Unequal, inefficient

Hadn’t we tried this before and found it wouldn’t work?

After World War 1, the US, under Woodrow Wilson, championed the idea of a global mediation organisation. The US Congress didn’t ratify American participation. The League of Nations was formed in 1920, but the world’s dominant power stayed out of it, rendering it ineffective from inception.

World War 2 saw the US, UK and Russia on the same side. This unique moment in history allowed for a compact among them to create a global organisation in which the big three — as well as France and China — would wield more power than all the others, through the mechanism of a permanent Security Council membership, and veto on all other membership bids.

This institutionalised a sort of caste system within the global body that persists, and is a blot on UN’s claims of treating all states alike.

Through much of the Cold War, as a result of this structure, the US-Russia battle rendered the Security Council ineffective. In the 1990s, as the Cold War ended and the US emerged as the world’s only superpower still standing, it used the UN to cover up its international interventions.

With geopolitical competition returning in full swing in recent decades, both on the US-Russia and US-China axes, cooperative international action has been more elusive than ever.

This has yielded, essentially, the worst of both worlds. UN embraced inequality in exchange for a hoped-for efficiency. It made inequality permanent, failed to change with the times to reflect new values and realities. As a result, it failed on the efficiency front too.

Given that it was never accorded the power or resources to “keep global peace” or “eradicate poverty”, perhaps it is fairer to judge its success on more limited yardsticks.

A different metric

The United Nations is not just the theatre that plays out during high-voltage Security Council sessions or the annual General Assembly in September. The true value of this body lies, perhaps, in the everyday, grassroots apparatus at work around the world.
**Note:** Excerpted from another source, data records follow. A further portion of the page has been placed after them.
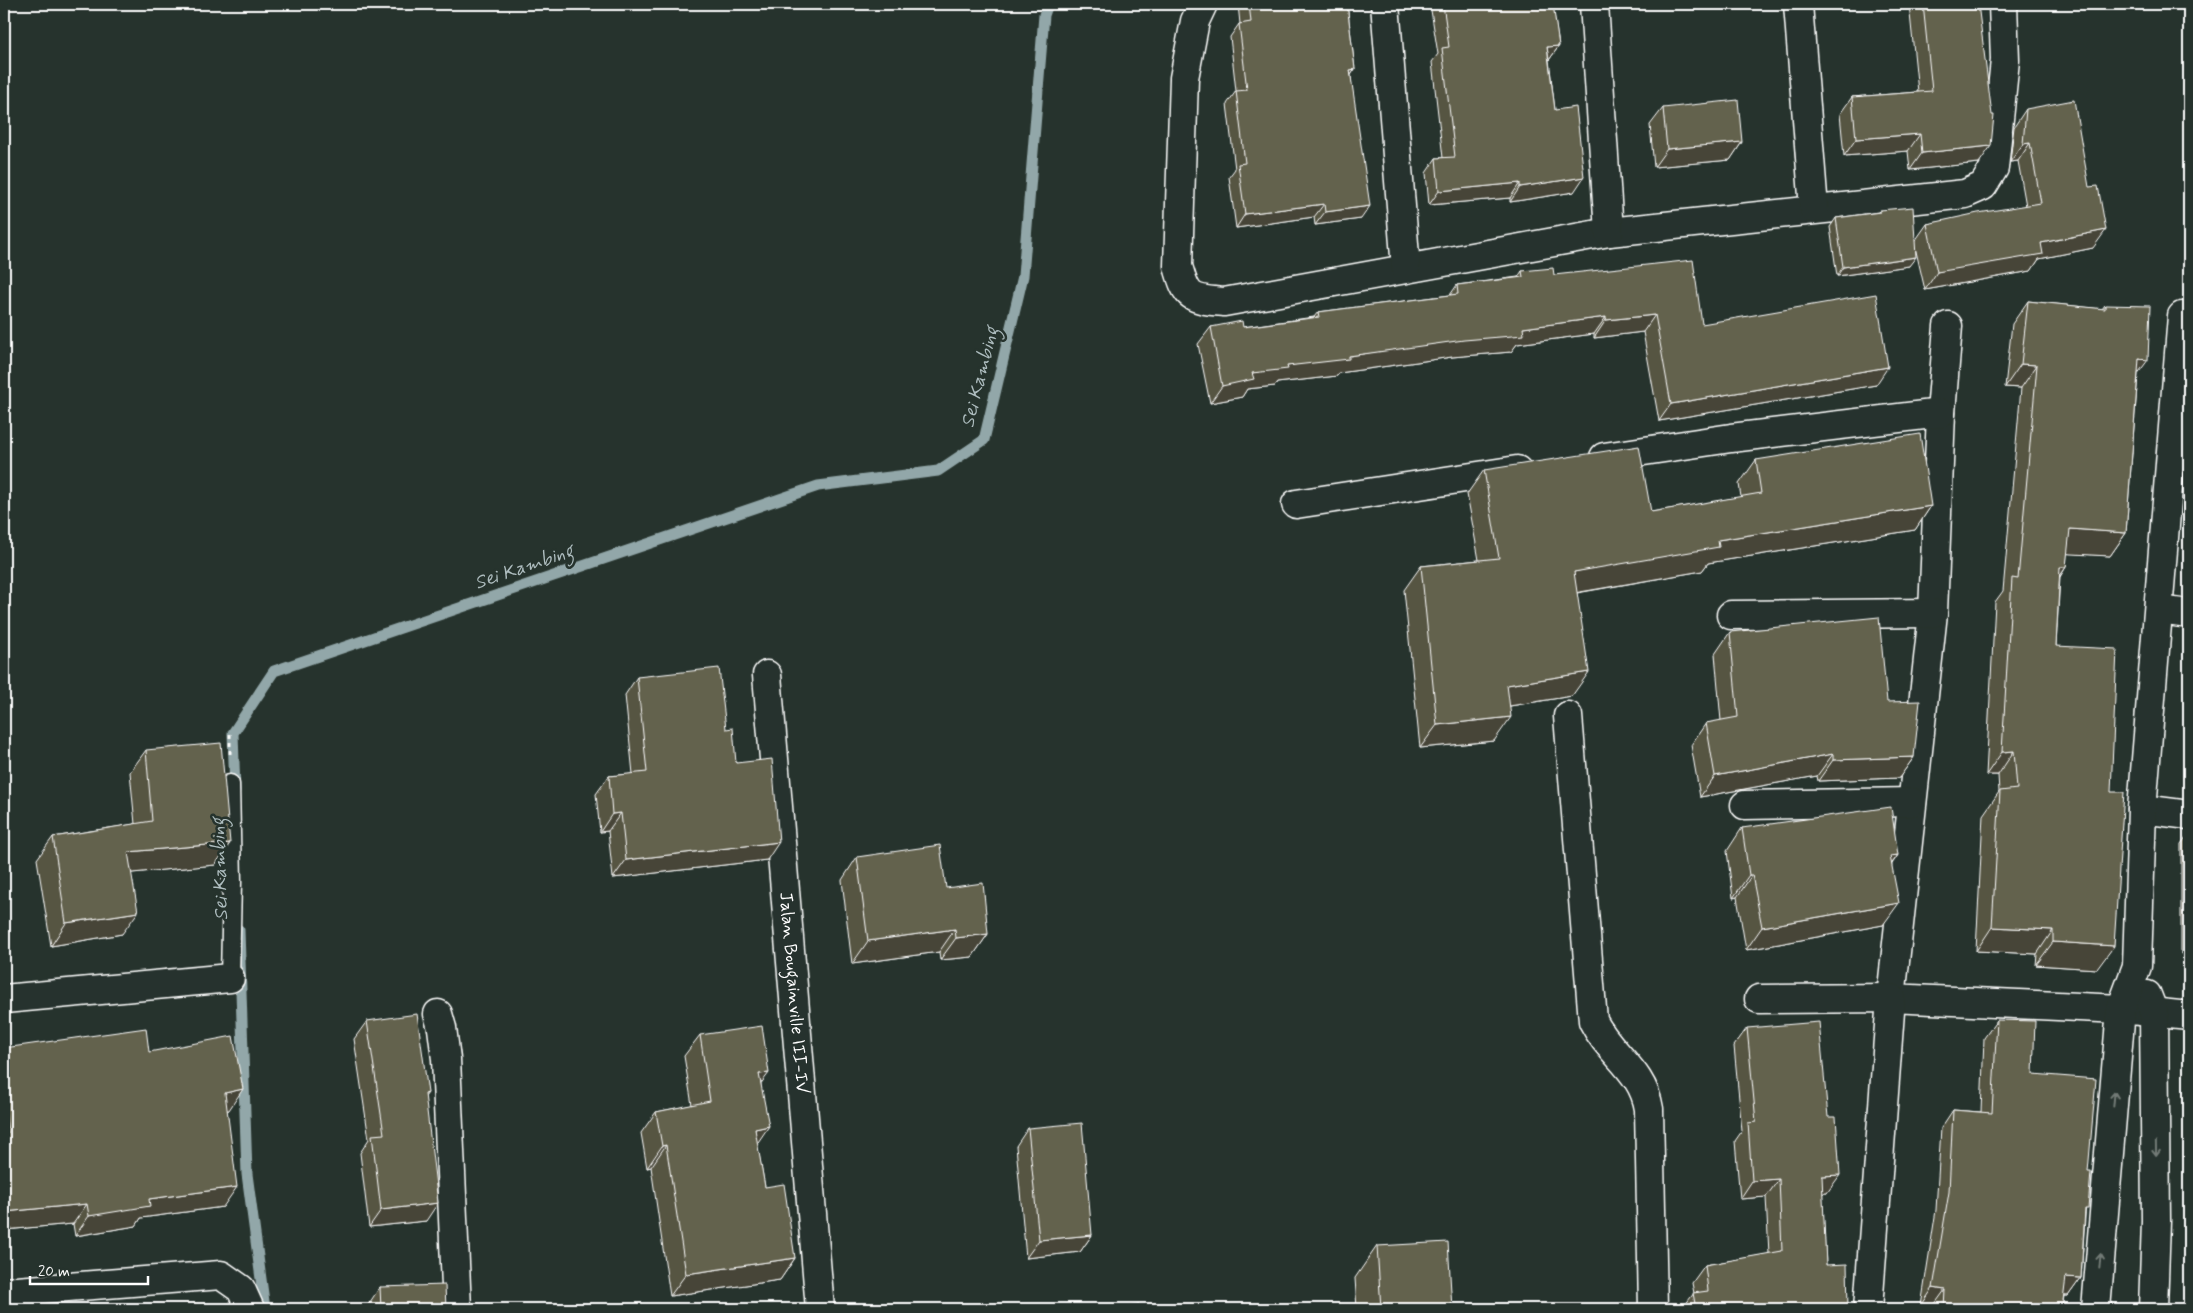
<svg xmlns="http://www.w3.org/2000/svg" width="2193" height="1313" font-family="Mynerve,sans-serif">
<rect width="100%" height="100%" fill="#26332d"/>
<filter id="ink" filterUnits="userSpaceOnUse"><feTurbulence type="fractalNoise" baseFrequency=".02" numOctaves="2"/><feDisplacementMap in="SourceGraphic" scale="10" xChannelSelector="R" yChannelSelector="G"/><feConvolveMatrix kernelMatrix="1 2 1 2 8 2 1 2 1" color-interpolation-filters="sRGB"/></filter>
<g filter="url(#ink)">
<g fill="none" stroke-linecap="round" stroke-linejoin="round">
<!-- stream -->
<path stroke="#92a7a9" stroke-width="11" d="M 235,791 L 233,733 L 274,671 L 818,486 L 938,471 L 984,440 L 1023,276 L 1044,15 L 1048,4
M 239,930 L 247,1174 L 265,1309"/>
<defs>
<path id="service" d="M 230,978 L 232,882 L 230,784"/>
<g id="minor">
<path d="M 1203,4 L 1195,21 L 1184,78 L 1178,266 C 1187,299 1191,299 1224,302 L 1609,232 L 1965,194 L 1983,186 L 1994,168 L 2005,60 L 2003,4"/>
<path d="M 1385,4 L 1406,269"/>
<path d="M 1594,4 L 1609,232"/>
<path d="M 1798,4 L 1814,209"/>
<path d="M 1948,326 L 1941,413 L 1933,613 L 1891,998 L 2121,1009 L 2189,1016"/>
<path d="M 1604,457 L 1731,438 L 1941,413"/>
<path d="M 1296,504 L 1517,470"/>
<path d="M 2159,610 L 2189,614"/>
<path d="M 1731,615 L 1933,613"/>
<path id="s1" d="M 767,675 L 820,1309"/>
<path d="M 1568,716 L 1593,1021 C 1610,1055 1643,1070 1649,1109 L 1653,1309"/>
<path d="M 1745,805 L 1912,802"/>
<path d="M 2142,809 L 2189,815"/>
<path d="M 2147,995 L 2154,1013 L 2156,1221 L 2153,1309"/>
<path d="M 4,999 L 230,978"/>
<path d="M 1759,999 L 1891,998 L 1868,1309"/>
<path d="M 438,1014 L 442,1028 L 446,1059 L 457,1309"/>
<path d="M 4,1292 L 221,1275 L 241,1289 L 250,1309"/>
<path d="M 2096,1309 L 2121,1009 L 2137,966 L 2142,809 L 2182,316"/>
</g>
</defs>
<!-- service casing -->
<use href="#service" stroke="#fff" stroke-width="21"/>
<!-- minor casing -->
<use href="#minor" stroke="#fff" stroke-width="31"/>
<!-- path -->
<path stroke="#fff" stroke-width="3" stroke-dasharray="4 4" stroke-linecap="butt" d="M 230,734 L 230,755"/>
<!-- service -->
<use href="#service" stroke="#26332d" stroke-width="18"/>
<!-- minor -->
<use href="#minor" stroke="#26332d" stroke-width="28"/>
</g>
<!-- wall -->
<path fill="#565443" stroke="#fff" d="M 1238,4 L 1347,4 L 1355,69 L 1351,75 L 1361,219 L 1315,225 L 1314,217 L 1236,228 L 1229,177 L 1235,169 L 1227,104 L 1236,91 L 1230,37 L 1239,24 L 1240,24 Z
M 1430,4 L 1567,4 L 1566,5 L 1553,7 L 1559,46 L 1549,60 L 1555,110 L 1574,192 L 1510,202 L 1510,198 L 1429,205 L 1426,173 L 1436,158 L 1443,158 L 1432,62 L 1438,54 Z
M 1909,4 L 1978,4 L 1979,163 L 1910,170 L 1908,151 L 1844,156 L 1840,114 L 1852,97 L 1918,92 Z
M 1663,108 L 1742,142 L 1730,160 L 1654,167 L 1650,125 Z
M 2026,109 L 2093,248 L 2039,259 L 2031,271 L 1925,290 L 1915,247 L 1909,266 L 1837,276 L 1830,227 L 1836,218 L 1878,212 L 1880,210 L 1915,241 L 1927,224 L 2026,206 L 2018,161 L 2010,162 L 2014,127 Z
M 1522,271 L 1554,275 L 1702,324 L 1876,385 L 1659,421 L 1643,332 L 1594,338 L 1594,334 L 1517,344 L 1511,352 L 1452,357 L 1339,373 L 1337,376 L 1277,383 L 1275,386 L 1247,389 L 1242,397 L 1210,403 L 1198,344 L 1211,327 L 1243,327 L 1314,317 L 1318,312 L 1450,295 L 1457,285 L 1518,277 Z
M 2028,301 L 2102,309 L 2105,305 L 2138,374 L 2126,533 L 2110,556 L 2067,553 L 2066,567 L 2060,577 L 2056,646 L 2097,969 L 2036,965 L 2037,954 L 1976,951 L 1983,815 L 1999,792 L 1998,775 L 1986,775 L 1995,602 L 2003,591 L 2021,388 L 2005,387 L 2012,324 Z
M 1756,460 L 1931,506 L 1915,530 L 1708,563 L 1702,571 L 1577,593 L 1572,696 L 1510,706 L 1494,741 L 1420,748 L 1404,590 L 1421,566 L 1479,560 L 1467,494 L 1484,470 L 1651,512 L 1741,497 L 1739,484 Z
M 1730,632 L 1887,702 L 1914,757 L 1899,778 L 1818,781 L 1817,776 L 1700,797 L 1691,745 L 1706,723 L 1721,721 L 1715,654 Z
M 637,677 L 726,729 L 736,763 L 767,860 L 613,878 L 608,831 L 600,832 L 596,794 L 609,776 L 633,774 L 625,695 Z
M 2189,714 L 2189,750 L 2188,750 Z
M 146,750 L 230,843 L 215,865 L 131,873 L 122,934 L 51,946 L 37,859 L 53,837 L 135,824 L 130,772 Z
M 1742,828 L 1898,855 L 1892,864 L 1883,925 L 1746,950 L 1737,897 L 1733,898 L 1727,851 Z
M 2189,833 L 2189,954 L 2181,954 L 2181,844 Z
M 857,857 L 946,888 L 988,934 L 972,957 L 940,960 L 939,952 L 852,964 L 842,880 Z
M 1997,1020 L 2033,1074 L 2088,1172 L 2081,1278 L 2068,1296 L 2064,1296 L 2062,1309 L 1932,1309 L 1932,1308 L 1921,1306 L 1936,1210 L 1941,1128 L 1953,1110 L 1981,1112 L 1984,1038 Z
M 367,1021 L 428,1093 L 425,1097 L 426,1221 L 369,1227 L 360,1153 L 369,1139 L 354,1039 Z
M 1747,1028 L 1827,1193 L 1822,1193 L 1826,1265 L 1848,1309 L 1682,1309 L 1694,1293 L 1692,1283 L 1705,1265 L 1769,1254 L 1766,1197 L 1740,1199 L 1735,1141 L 1742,1131 L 1734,1046 Z
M 700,1035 L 761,1084 L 757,1143 L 765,1187 L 795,1258 L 780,1280 L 670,1296 L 651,1167 L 647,1168 L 641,1133 L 656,1112 L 692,1105 L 684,1056 Z
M 4,1048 L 149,1052 L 229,1110 L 227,1110 L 223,1207 L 141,1218 L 136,1226 L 75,1236 L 73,1224 L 4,1230 Z
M 1028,1128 L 1092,1235 L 1080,1252 L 1026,1258 L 1016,1146 Z
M 1377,1246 L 1452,1309 L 1357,1309 L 1355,1278 Z
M 380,1287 L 446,1309 L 368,1309 L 368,1305 Z"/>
<!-- shaded-wall -->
<path fill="#464537" stroke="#fff" d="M 1545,4 L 1567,4 L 1566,5 L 1541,8 Z
M 1559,46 L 1549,60 L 1547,47 Z
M 1355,69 L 1346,82 L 1350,70 Z
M 1920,134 L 1908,151 L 1844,156 L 1856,139 Z
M 1742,142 L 1730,160 L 1654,167 L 1667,149 Z
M 2030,143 L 2018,161 L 2010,162 L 2023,144 Z
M 1991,146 L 1979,163 L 1910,170 L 1922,153 Z
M 1584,177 L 1574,192 L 1510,202 L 1520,187 Z
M 1520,183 L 1510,198 L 1429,205 L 1439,191 Z
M 1324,204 L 1314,217 L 1236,228 L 1245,214 Z
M 1370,206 L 1361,219 L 1315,225 L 1325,212 Z
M 2106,230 L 2093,248 L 2039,259 L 2031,271 L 1925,290 L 1937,272 L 2041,243 Z
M 1916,257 L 1909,266 L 1837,276 L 1843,267 Z
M 1655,315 L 1643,332 L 1594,338 L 1606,320 Z
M 1606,317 L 1594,334 L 1517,344 L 1511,352 L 1452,357 L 1339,373 L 1337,376 L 1277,383 L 1275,386 L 1247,389 L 1242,397 L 1210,403 L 1222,386 L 1252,373 L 1287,366 L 1523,328 Z
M 2139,359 L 2148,360 L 2131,383 Z
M 2021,364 L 2037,365 L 2021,388 L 2005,387 Z
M 1888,367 L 1876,385 L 1659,421 L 1671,404 Z
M 1931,506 L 1915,530 L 1708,563 L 1702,571 L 1557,596 L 1574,572 L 1718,540 Z
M 2070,529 L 2126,533 L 2110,556 L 2053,553 Z
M 2060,567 L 2066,567 L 2050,591 Z
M 1589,672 L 1572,696 L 1491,709 L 1507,685 Z
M 1511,717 L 1494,741 L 1420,748 L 1437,725 Z
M 2014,751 L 1998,775 L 1986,775 L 2002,752 Z
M 1833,754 L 1817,776 L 1700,797 L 1715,776 Z
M 1914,757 L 1899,778 L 1818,781 L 1833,760 Z
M 621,813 L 608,831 L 600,832 L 612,814 Z
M 779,842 L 767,860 L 613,878 L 626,860 Z
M 230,843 L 215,865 L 112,875 L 128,852 Z
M 1898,855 L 1882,877 L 1890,856 Z
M 1749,875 L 1752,875 L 1737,897 L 1733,898 Z
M 1899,903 L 1883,925 L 1746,950 L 1762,927 Z
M 138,912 L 122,934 L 51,946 L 66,923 Z
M 1992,927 L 2053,930 L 2037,954 L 1976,951 Z
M 955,929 L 939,952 L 852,964 L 868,941 Z
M 988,934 L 972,957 L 940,960 L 956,938 Z
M 2053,942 L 2114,946 L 2097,969 L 2036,965 Z
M 2189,942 L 2189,954 L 2181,954 Z
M 769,1073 L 753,1094 L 759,1074 Z
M 243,1089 L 229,1110 L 211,1113 L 225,1093 Z
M 769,1126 L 754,1148 L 755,1129 Z
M 666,1145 L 651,1167 L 647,1168 L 662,1146 Z
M 1840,1175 L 1827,1193 L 1809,1194 L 1822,1176 Z
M 1779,1179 L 1766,1197 L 1740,1199 L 1752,1181 Z
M 237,1187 L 223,1207 L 141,1218 L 136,1226 L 75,1236 L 89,1216 L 149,1199 Z
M 438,1203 L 426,1221 L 369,1227 L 381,1210 Z
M 87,1204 L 73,1224 L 4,1230 L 4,1212 Z
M 1092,1235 L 1080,1252 L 1026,1258 L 1039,1240 Z
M 795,1258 L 780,1280 L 670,1296 L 686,1274 Z
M 2066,1277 L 2081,1278 L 2068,1296 L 2053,1295 Z
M 1933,1288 L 1945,1290 L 1932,1308 L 1921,1306 Z"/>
<!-- building -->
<path fill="#64624e" stroke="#fff" d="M 1249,4 L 1347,4 L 1355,69 L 1350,70 L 1370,206 L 1325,212 L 1324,204 L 1245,214 L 1238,164 L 1245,163 L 1236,91 L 1247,90 L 1239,24 L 1251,22 Z
M 1443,4 L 1553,4 L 1559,46 L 1547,47 L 1555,110 L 1576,107 L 1584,177 L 1520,187 L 1520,183 L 1439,191 L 1436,158 L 1455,157 L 1442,48 L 1449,47 Z
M 1923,4 L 1978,4 L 1992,115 L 1994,115 L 1991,146 L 1922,153 L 1920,134 L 1856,139 L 1852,97 L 1932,91 Z
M 1738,100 L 1742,142 L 1667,149 L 1663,108 Z
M 2074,100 L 2089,187 L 2098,186 L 2106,230 L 2041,243 L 2043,254 L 1937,272 L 1927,224 L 1978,213 L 2041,203 L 2030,143 L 2023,144 L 2026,109 Z
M 1913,207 L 1916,257 L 1843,267 L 1836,218 L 1880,212 L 1880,210 Z
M 1693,260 L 1702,324 L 1876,294 L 1888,367 L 1671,404 L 1655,315 L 1606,320 L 1606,317 L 1523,328 L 1524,335 L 1464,340 L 1349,356 L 1349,359 L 1287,366 L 1288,369 L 1252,373 L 1254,379 L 1222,386 L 1211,327 L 1242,321 L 1243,327 L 1319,317 L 1318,312 L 1458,294 L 1457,285 L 1523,277 L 1522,271 L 1553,268 L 1554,275 Z
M 2028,301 L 2105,309 L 2105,305 L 2150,306 L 2148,360 L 2139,359 L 2126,533 L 2070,529 L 2066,567 L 2060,567 L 2056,646 L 2117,649 L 2111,792 L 2124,792 L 2114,946 L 2053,942 L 2053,930 L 1992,927 L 2000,791 L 2017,789 L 2014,751 L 2002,752 L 2012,578 L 2018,579 L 2037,365 L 2021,364 Z
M 1920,434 L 1931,506 L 1718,540 L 1719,547 L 1574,572 L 1589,672 L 1507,685 L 1511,717 L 1437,725 L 1421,566 L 1499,558 L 1484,470 L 1639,446 L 1651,512 L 1761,493 L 1756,460 Z
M 1879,617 L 1887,702 L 1920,701 L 1914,757 L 1833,760 L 1833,754 L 1715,776 L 1706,723 L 1738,717 L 1730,632 Z
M 719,668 L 726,729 L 733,728 L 736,763 L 772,759 L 779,842 L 626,860 L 621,813 L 612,814 L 609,776 L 647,772 L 637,677 Z
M 221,743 L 230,843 L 128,852 L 138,912 L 66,923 L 53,837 L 152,821 L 146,750 Z
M 1891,807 L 1898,855 L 1890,856 L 1899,903 L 1762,927 L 1752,875 L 1749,875 L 1742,828 Z
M 940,845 L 946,888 L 983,883 L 988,934 L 956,938 L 955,929 L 868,941 L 857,857 Z
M 417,1014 L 428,1093 L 425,1094 L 438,1203 L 381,1210 L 372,1135 L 384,1134 L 367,1021 Z
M 1997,1020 L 2035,1021 L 2033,1074 L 2096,1079 L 2088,1172 L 2091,1172 L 2088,1209 L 2085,1209 L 2081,1278 L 2066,1277 L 2062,1309 L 1944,1309 L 1945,1290 L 1933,1288 L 1949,1192 L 1953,1110 L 1992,1113 Z
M 1819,1022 L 1828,1117 L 1836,1117 L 1840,1175 L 1822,1176 L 1826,1265 L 1847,1264 L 1848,1309 L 1696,1309 L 1693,1293 L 1708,1291 L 1705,1265 L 1782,1251 L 1779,1179 L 1752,1181 L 1748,1123 L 1756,1122 L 1747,1028 Z
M 762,1026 L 769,1073 L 759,1074 L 769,1126 L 755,1129 L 765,1187 L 784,1184 L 795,1258 L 686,1274 L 666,1145 L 662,1146 L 656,1112 L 710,1101 L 700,1035 Z
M 146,1028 L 149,1052 L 233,1036 L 243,1089 L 225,1093 L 237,1187 L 149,1199 L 150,1206 L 89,1216 L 87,1204 L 4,1212 L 4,1134 L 8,1133 L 4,1102 L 4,1048 Z
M 1082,1123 L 1092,1235 L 1039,1240 L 1028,1128 Z
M 1448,1242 L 1452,1309 L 1381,1309 L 1377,1246 Z
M 445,1285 L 446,1309 L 381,1309 L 380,1287 Z
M 1139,1304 L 1140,1309 L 1110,1309 Z"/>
<!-- one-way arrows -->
<defs><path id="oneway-shaft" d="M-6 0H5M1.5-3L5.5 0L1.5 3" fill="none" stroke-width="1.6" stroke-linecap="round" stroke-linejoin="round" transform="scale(1.25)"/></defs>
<g stroke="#727a76">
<use href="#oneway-shaft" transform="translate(2114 1099) rotate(-85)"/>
<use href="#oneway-shaft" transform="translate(2156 1149) rotate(89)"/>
<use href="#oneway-shaft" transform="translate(2100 1261) rotate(-85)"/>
</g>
</g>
<g text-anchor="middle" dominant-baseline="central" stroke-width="5" stroke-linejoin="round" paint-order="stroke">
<!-- street labels -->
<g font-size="18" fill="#fff" stroke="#26332d">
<text stroke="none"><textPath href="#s1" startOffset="319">Jalan Bougainville III-IV</textPath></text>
</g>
<!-- water labels -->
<g font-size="19" font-style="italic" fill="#aebdbf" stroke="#26332d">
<text transform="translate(980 377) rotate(-76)">Sei Kambing</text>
<text transform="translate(524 567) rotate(-19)">Sei Kambing</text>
<text transform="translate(220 869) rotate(-92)">Sei Kambing</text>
</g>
</g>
<!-- margin -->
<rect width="2193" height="1313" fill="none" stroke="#26332d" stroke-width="20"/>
<rect x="10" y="10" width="2173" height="1293" fill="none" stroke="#fff" stroke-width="2" filter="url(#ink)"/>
<!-- scale -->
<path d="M30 1276v8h118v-8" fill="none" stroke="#ffffff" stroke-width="2.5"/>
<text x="38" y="1276" font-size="15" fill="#ffffff" stroke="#26332d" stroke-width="4" paint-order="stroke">20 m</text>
</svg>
From funding health programmes and providing vaccines to the world’s poorest communities to deploying peacekeepers in arenas of uneasy coexistence between warring parties, from monitoring global financial stability and offering development assistance to setting international civil aviation norms, from warning the world of the climate crisis and being the home of an admittedly weak but only international framework for climate negotiations (the UNFCCC) to assisting refugees, from speaking the now fashionably-derided but hard-fought and valuable language of human rights to delivering food to devastated zones, from pushing the world to meet sustainable development goals to assisting post-conflict societies with democracy and state-building, the UN system does more than it is credited for.

To be sure, its bureaucracy has its own agendas, prejudices and vested institutional interests. Its agencies often fail, and fail spectacularly, at the targets they set for themselves. The system is rife with waste. And top UN jobs are still controlled by the historically dominant states.

In smaller developing countries, the UN developmental apparatus has been known to create a parasitical professional class and stifle local economies. UN diplomats have often been too meek in the face of the powerful.

Despite all this, it remains an idea worth defending, amid intensifying wars and conflicts, and transnational challenges arising from the climate crisis, the pandemic, and technological disruption. The most powerful state in the international system may have launched a war against multilateralism, but the rest of the world, especially those on the margins, continue to need multilateral bodies and international mechanisms that allow them to express a voice and cast a vote.

Formed amid the rubble of a war that ended exactly eight decades ago, how the UN navigates a new era of war and uncertainty will determine how history judges it at 100.